(MATERIAL FOR THIS TASK begins)

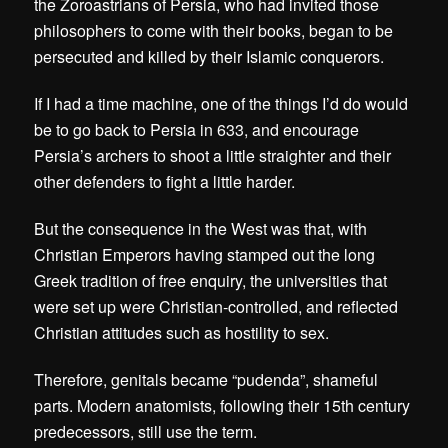
the Zoroastrians of Persia, who had invited those
philosophers to come with their books, began to be
persecuted and killed by their Islamic conquerors.
If I had a time machine, one of the things I’d do would
be to go back to Persia in 633, and encourage
Persia’s archers to shoot a little straighter and their
other defenders to fight a little harder.
But the consequence in the West was that, with
Christian Emperors having stamped out the long
Greek tradition of free enquiry, the universities that
were set up were Christian-controlled, and reflected
Christian attitudes such as hostility to sex.
Therefore, genitals became “pudenda”, shameful
parts. Modern anatomists, following their 15th century
predecessors, still use the term.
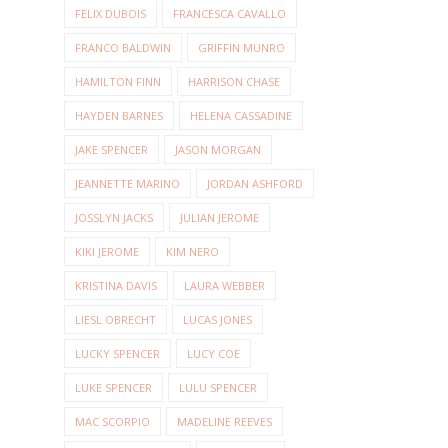
FELIX DUBOIS
FRANCESCA CAVALLO
FRANCO BALDWIN
GRIFFIN MUNRO
HAMILTON FINN
HARRISON CHASE
HAYDEN BARNES
HELENA CASSADINE
JAKE SPENCER
JASON MORGAN
JEANNETTE MARINO
JORDAN ASHFORD
JOSSLYN JACKS
JULIAN JEROME
KIKI JEROME
KIM NERO
KRISTINA DAVIS
LAURA WEBBER
LIESL OBRECHT
LUCAS JONES
LUCKY SPENCER
LUCY COE
LUKE SPENCER
LULU SPENCER
MAC SCORPIO
MADELINE REEVES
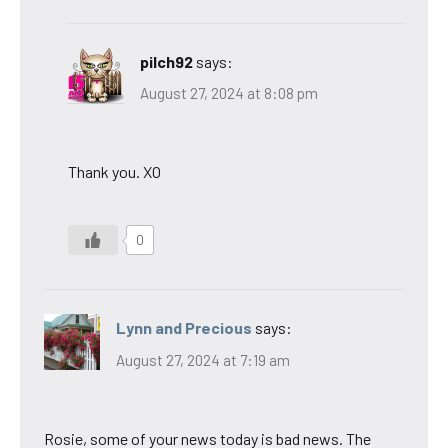
pilch92
says:
August 27, 2024 at 8:08 pm
Thank you. XO
0
Lynn and Precious
says:
August 27, 2024 at 7:19 am
Rosie, some of your news today is bad news. The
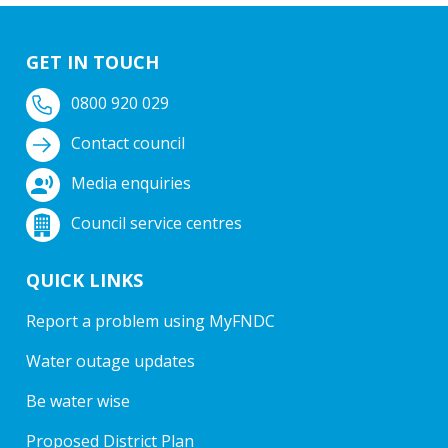
GET IN TOUCH
0800 920 029
Contact council
Media enquiries
Council service centres
QUICK LINKS
Report a problem using MyFNDC
Water outage updates
Be water wise
Proposed District Plan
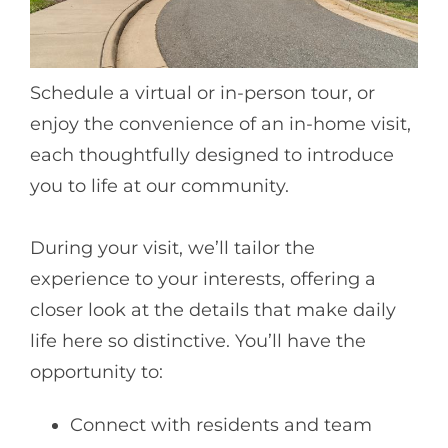
Schedule a virtual or in-person tour, or
enjoy the convenience of an in-home visit,
each thoughtfully designed to introduce
you to life at our community.
During your visit, we’ll tailor the
experience to your interests, offering a
closer look at the details that make daily
life here so distinctive. You’ll have the
opportunity to:
Connect with residents and team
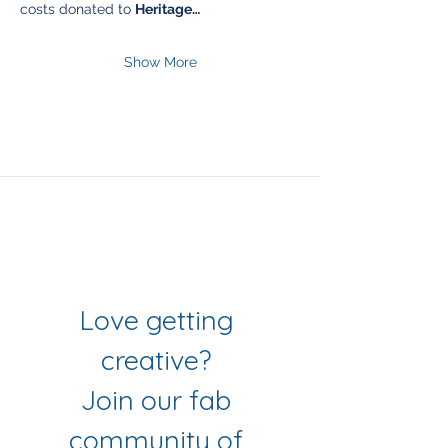
costs donated to 
Heritage…
Show More
Join Our Mailing List
& Follow our Socials
Love getting 
creative? 
Join our fab 
community of 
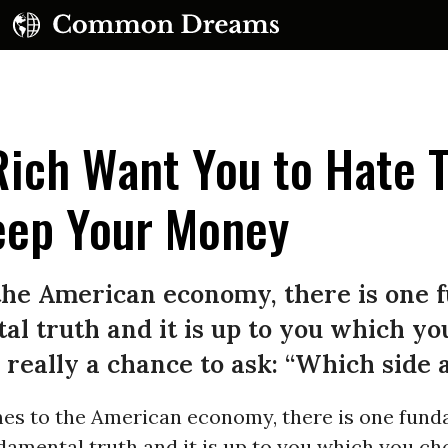
ich Want You to Hate 
eep Your Money
the American economy, there is one 
l truth and it is up to you which yo
 really a chance to ask: “Which side 
es to the American economy, there is one fund
amental truth and it is up to you which you ch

(MATERIAL FOR THIS TASK ends)

__WHAT THE TASK ASKS__. Rewrite the lines from the one containing "FELIX DUBOIS" through the last line, both included, as a JSON list of strings with one string per line. Skip blank lines and leave the pictures out.

__SOLUTION FOR THIS PROBLEM__.
[
  "FELIX DUBOIS",
  "FRANCESCA CAVALLO",
  "FRANCO BALDWIN",
  "GRIFFIN MUNRO",
  "HAMILTON FINN",
  "HARRISON CHASE",
  "HAYDEN BARNES",
  "HELENA CASSADINE",
  "JAKE SPENCER",
  "JASON MORGAN",
  "JEANNETTE MARINO",
  "JORDAN ASHFORD",
  "JOSSLYN JACKS",
  "JULIAN JEROME",
  "KIKI JEROME",
  "KIM NERO",
  "KRISTINA DAVIS",
  "LAURA WEBBER",
  "LIESL OBRECHT",
  "LUCAS JONES",
  "LUCKY SPENCER",
  "LUCY COE",
  "LUKE SPENCER",
  "LULU SPENCER",
  "MAC SCORPIO",
  "MADELINE REEVES",
  "pilch92",
  "says:",
  "August 27, 2024 at 8:08 pm",
  "Thank you. XO",
  "0",
  "Lynn and Precious",
  "says:",
  "August 27, 2024 at 7:19 am",
  "Rosie, some of your news today is bad news. The",
  "GET IN TOUCH",
  "0800 920 029",
  "Contact council",
  "Media enquiries",
  "Council service centres",
  "QUICK LINKS",
  "Report a problem using MyFNDC",
  "Water outage updates",
  "Be water wise",
  "Proposed District Plan",
  "Schedule a virtual or in-person tour, or",
  "enjoy the convenience of an in-home visit,",
  "each thoughtfully designed to introduce",
  "you to life at our community.",
  "During your visit, we’ll tailor the",
  "experience to your interests, offering a",
  "closer look at the details that make daily",
  "life here so distinctive. You’ll have the",
  "opportunity to:",
  "Connect with residents and team",
  "costs donated to ",
  "Heritage…",
  "Show More",
  "Join Our Mailing List",
  "& Follow our Socials",
  "Love getting ",
  "creative? ",
  "Join our fab ",
  "community of ",
  "ich Want You to Hate ",
  "eep Your Money",
  "the American economy, there is one ",
  "l truth and it is up to you which yo",
  " really a chance to ask: “Which side ",
  "es to the American economy, there is one fund",
  "amental truth and it is up to you which you ch"
]